When exporting variables, try to add the namespace of the sub script to ensure that the variables do not conflict

Trap will be used to capture the signal and perform some finishing work when the termination signal is received

Generate temporary files or folders using mktemp

Use / dev / null to filter unfriendly output information

It will use the return value of the command to judge the execution of the command

Before using the file, judge whether the file exists, otherwise handle the exception

Do not process the data after LS (such as LS – L | awk ‘{print $8}’). The result of LS is very uncertain and platform related

When reading a file, do not use for loop, but use while read

When copying a folder with the CP – R command, note that if the destination folder does not exist, it will be created. If it does exist, it will be copied to the subfolder of the file

Static check tool shellcheck

summary

In order to ensure the quality of scripts from the system, our simplest idea is probably to build a static inspection tool to make up for the possible knowledge blind spots of developers by introducing tools.

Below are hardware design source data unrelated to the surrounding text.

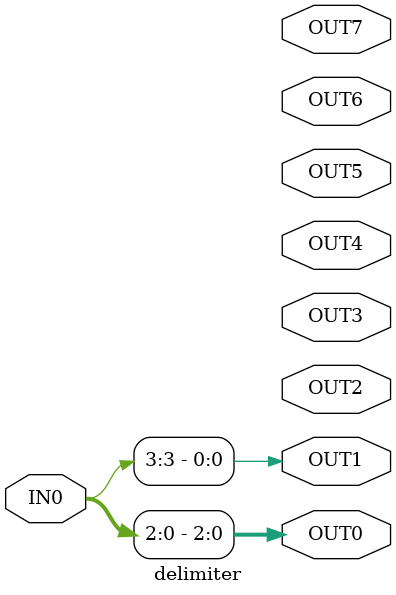
<source format=sv>
module delimiter
  #(
    parameter                       IN0_WIDTH       = 4,
    parameter                       NUM_OUTPUTS     = 2,
    parameter                       OUT0_WIDTH      = 3,
    parameter                       OUT1_WIDTH      = 1,
    parameter                       OUT2_WIDTH      = 0,
    parameter                       OUT3_WIDTH      = 0,
    parameter                       OUT4_WIDTH      = 0,
    parameter                       OUT5_WIDTH      = 0,
    parameter                       OUT6_WIDTH      = 0,
    parameter                       OUT7_WIDTH      = 0
  )
  (
    input  [IN0_WIDTH - 1 : 0]      IN0,
    output [OUT0_WIDTH - 1 : 0]     OUT0,
    output [OUT1_WIDTH - 1 : 0]     OUT1,
    output [OUT2_WIDTH - 1 : 0]     OUT2,
    output [OUT3_WIDTH - 1 : 0]     OUT3,
    output [OUT4_WIDTH - 1 : 0]     OUT4,
    output [OUT5_WIDTH - 1 : 0]     OUT5,
    output [OUT6_WIDTH - 1 : 0]     OUT6,
    output [OUT7_WIDTH - 1 : 0]     OUT7
  );

  generate if (NUM_OUTPUTS == 1) begin
    assign OUT0 = IN0;
  end 
  endgenerate;

  generate if (NUM_OUTPUTS == 2) begin
    assign OUT0 = IN0[OUT0_WIDTH - 1 : 0];
    assign OUT1 = IN0[IN0_WIDTH - 1 : OUT0_WIDTH];
  end
  endgenerate;

  generate if (NUM_OUTPUTS == 3) begin
    assign OUT0 = IN0[OUT0_WIDTH - 1 : 0];
    assign OUT1 = IN0[OUT0_WIDTH + OUT1_WIDTH - 1 : OUT0_WIDTH];
    assign OUT2 = IN0[IN0_WIDTH - 1 : OUT0_WIDTH + OUT1_WIDTH];
  end 
  endgenerate;

  generate if (NUM_OUTPUTS == 4) begin
    assign OUT0 = IN0[OUT0_WIDTH - 1 : 0];
    assign OUT1 = IN0[OUT0_WIDTH + OUT1_WIDTH - 1 : OUT0_WIDTH];
    assign OUT2 = IN0[OUT0_WIDTH + OUT1_WIDTH + OUT2_WIDTH - 1 : OUT0_WIDTH + OUT1_WIDTH];
    assign OUT3 = IN0[IN0_WIDTH - 1 : OUT0_WIDTH + OUT1_WIDTH + OUT2_WIDTH];
  end
  endgenerate;

  generate if (NUM_OUTPUTS == 5) begin
    assign OUT0 = IN0[OUT0_WIDTH - 1 : 0];
    assign OUT1 = IN0[OUT0_WIDTH + OUT1_WIDTH - 1 : OUT0_WIDTH];
    assign OUT2 = IN0[OUT0_WIDTH + OUT1_WIDTH + OUT2_WIDTH - 1 : OUT0_WIDTH + OUT1_WIDTH];
    assign OUT3 = IN0[OUT0_WIDTH + OUT1_WIDTH + OUT2_WIDTH + OUT3_WIDTH - 1 : OUT0_WIDTH + OUT1_WIDTH + OUT2_WIDTH];
    assign OUT4 = IN0[IN0_WIDTH - 1 : OUT0_WIDTH + OUT1_WIDTH + OUT2_WIDTH + OUT3_WIDTH];
  end
  endgenerate;

  generate if (NUM_OUTPUTS == 6) begin
    assign OUT0 = IN0[OUT0_WIDTH - 1 : 0];
    assign OUT1 = IN0[OUT0_WIDTH + OUT1_WIDTH - 1 : OUT0_WIDTH];
    assign OUT2 = IN0[OUT0_WIDTH + OUT1_WIDTH + OUT2_WIDTH - 1 : OUT0_WIDTH + OUT1_WIDTH];
    assign OUT3 = IN0[OUT0_WIDTH + OUT1_WIDTH + OUT2_WIDTH + OUT3_WIDTH - 1 : OUT0_WIDTH + OUT1_WIDTH + OUT2_WIDTH];
    assign OUT4 = IN0[OUT0_WIDTH + OUT1_WIDTH + OUT2_WIDTH + OUT3_WIDTH + OUT4_WIDTH - 1 : OUT0_WIDTH + OUT1_WIDTH + OUT2_WIDTH + OUT3_WIDTH];
    assign OUT5 = IN0[IN0_WIDTH - 1 : OUT0_WIDTH + OUT1_WIDTH + OUT2_WIDTH + OUT3_WIDTH + OUT4_WIDTH];
  end
  endgenerate

  generate if (NUM_OUTPUTS == 7) begin
    assign OUT0 = IN0[OUT0_WIDTH - 1 : 0];
    assign OUT1 = IN0[OUT0_WIDTH + OUT1_WIDTH - 1 : OUT0_WIDTH];
    assign OUT2 = IN0[OUT0_WIDTH + OUT1_WIDTH + OUT2_WIDTH - 1 : OUT0_WIDTH + OUT1_WIDTH];
    assign OUT3 = IN0[OUT0_WIDTH + OUT1_WIDTH + OUT2_WIDTH + OUT3_WIDTH - 1 : OUT0_WIDTH + OUT1_WIDTH + OUT2_WIDTH];
    assign OUT4 = IN0[OUT0_WIDTH + OUT1_WIDTH + OUT2_WIDTH + OUT3_WIDTH + OUT4_WIDTH - 1 : OUT0_WIDTH + OUT1_WIDTH + OUT2_WIDTH + OUT3_WIDTH];
    assign OUT5 = IN0[OUT0_WIDTH + OUT1_WIDTH + OUT2_WIDTH + OUT3_WIDTH + OUT4_WIDTH + OUT5_WIDTH - 1 : OUT0_WIDTH + OUT1_WIDTH + OUT2_WIDTH + OUT3_WIDTH + OUT4_WIDTH];
    assign OUT6 = IN0[IN0_WIDTH - 1 : OUT0_WIDTH + OUT1_WIDTH + OUT2_WIDTH + OUT3_WIDTH + OUT4_WIDTH + OUT5_WIDTH];
  end
  endgenerate

  generate if (NUM_OUTPUTS == 8) begin
    assign OUT0 = IN0[OUT0_WIDTH - 1 : 0];
    assign OUT1 = IN0[OUT0_WIDTH + OUT1_WIDTH - 1 : OUT0_WIDTH];
    assign OUT2 = IN0[OUT0_WIDTH + OUT1_WIDTH + OUT2_WIDTH - 1 : OUT0_WIDTH + OUT1_WIDTH];
    assign OUT3 = IN0[OUT0_WIDTH + OUT1_WIDTH + OUT2_WIDTH + OUT3_WIDTH - 1 : OUT0_WIDTH + OUT1_WIDTH + OUT2_WIDTH];
    assign OUT4 = IN0[OUT0_WIDTH + OUT1_WIDTH + OUT2_WIDTH + OUT3_WIDTH + OUT4_WIDTH - 1 : OUT0_WIDTH + OUT1_WIDTH + OUT2_WIDTH + OUT3_WIDTH];
    assign OUT5 = IN0[OUT0_WIDTH + OUT1_WIDTH + OUT2_WIDTH + OUT3_WIDTH + OUT4_WIDTH + OUT5_WIDTH - 1 : OUT0_WIDTH + OUT1_WIDTH + OUT2_WIDTH + OUT3_WIDTH + OUT4_WIDTH];
    assign OUT6 = IN0[OUT0_WIDTH + OUT1_WIDTH + OUT2_WIDTH + OUT3_WIDTH + OUT4_WIDTH + OUT5_WIDTH + OUT6_WIDTH - 1 : OUT0_WIDTH + OUT1_WIDTH + OUT2_WIDTH + OUT3_WIDTH + OUT4_WIDTH + OUT5_WIDTH];
    assign OUT7 = IN0[IN0_WIDTH - 1 : OUT0_WIDTH + OUT1_WIDTH + OUT2_WIDTH + OUT3_WIDTH + OUT4_WIDTH + OUT5_WIDTH + OUT6_WIDTH]; 
  end
  endgenerate

endmodule

</source>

There are not many static shell checking tools on the market. You can find a tool called shellcheck. It is open-source on GitHub. There are more than 8K stars, which looks very reliable. We can go to his homepage for specific installation and use information.

install

This tool has great support for different platforms. It at least supports the mainstream package management tools of Debian, arch, Gentoo, EPEL, Fedora, OS X, openSUSE and other platforms. Easy installation. Please refer to the installation document for details

integrate

Since it is a static inspection tool, it can be integrated into the CI framework. Shellcheck can be easily integrated into Travis CI for static inspection of projects with shell script as the main language.

Sample

The gallery of bad code in the document also provides a very detailed standard of “bad code”, which has a very good reference value. It’s very comfortable to read it as a book such as “Java puzzlers” when you’re free.

essence

However, in fact, I think the most outstanding part of this project is not the above function, but he has provided a very very powerful wiki. In this wiki, we can find all the judgment basis of the tool. Here, each detected problem can find the corresponding problem number in the wiki. It not only tells us “it’s not good to write like this”, but also tells us “why it’s not good” and “how we should write like this”, which is very suitable for the party’s further research.

The above isLiangxu tutorial networkShell script programming best practices shared by friends.

This article is composed of blog one article multi posting platformOpenWriterelease!